Discutir criatividade em ciência não faz sentido. O que faz sentido é discutir a criatividade dos cientistas. Existem os mais pragmáticos, que equacionam fazer ciência com a aquisição e organização de dados obtidos no laboratório ou por meio de observações de fontes longínquas, como em astronomia. Para esses, o progresso em ciência depende da precisão dessas medidas, o que implica uma íntima relação entre o progresso tecnológico e o científico. Sem novas máquinas e aparelhos de medição, a ciência não avança.

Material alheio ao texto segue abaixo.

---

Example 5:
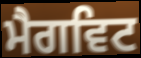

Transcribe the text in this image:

ਮੈਗਵਿਟ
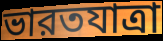
ভারতযাত্রা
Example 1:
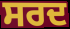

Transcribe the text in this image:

ਸਰਦ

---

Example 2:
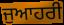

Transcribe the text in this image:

ਜੁਆਹਰੀ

Existem também os sonhadores, aqueles cuja criatividade brota de uma pré-concepção de como o mundo deve ser organizado, em geral inspirada por conceitos estéticos, como simetria e beleza. "Sonhadores" talvez seja uma caracterização exagerada. Mas o ponto é que, sem a impetuosidade, às vezes quase que irracional, que vem da inspiração, fica difícil desvendar os mistérios mais profundos da natureza. Ou seja, para os sonhadores, acreditar na verdade de suas idéias é fundamental, mesmo que elas sejam inicialmente ridicularizadas por outros sonhadores ou por pragmáticos.

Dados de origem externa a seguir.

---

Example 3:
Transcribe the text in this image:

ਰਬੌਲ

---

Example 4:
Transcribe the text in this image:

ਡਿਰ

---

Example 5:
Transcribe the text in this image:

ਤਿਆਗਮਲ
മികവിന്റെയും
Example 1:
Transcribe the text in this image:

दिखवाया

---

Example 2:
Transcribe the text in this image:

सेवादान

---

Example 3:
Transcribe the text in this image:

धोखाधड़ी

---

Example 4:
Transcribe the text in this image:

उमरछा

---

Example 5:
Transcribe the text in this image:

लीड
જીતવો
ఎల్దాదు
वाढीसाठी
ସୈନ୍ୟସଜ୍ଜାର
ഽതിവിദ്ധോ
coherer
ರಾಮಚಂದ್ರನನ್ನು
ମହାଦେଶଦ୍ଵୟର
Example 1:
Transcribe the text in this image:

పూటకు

Claro, o adjetivo "sonhador", aqui, deve ser interpretado dentro de parâmetros científicos. Sonho não significa a atividade onírica comum a todos, mas a inspiração que leva à construção de teorias cujas previsões devem ser testadas cuidadosamente. Afinal, está se falando de criatividade em ciência e não se deve perder de vista que sua missão é explicar o funcionamento do mundo à nossa volta (e o que existe dentro de nós).

Existem inúmeros exemplos na história da ciência de pragmáticos e sonhadores. Mas poucos ilustram tão bem a diferença entre os dois processos criativos quanto as histórias do dinamarquês Thycho Brahe (1546-1601) e do alemão Johannes Kepler (1571-1630).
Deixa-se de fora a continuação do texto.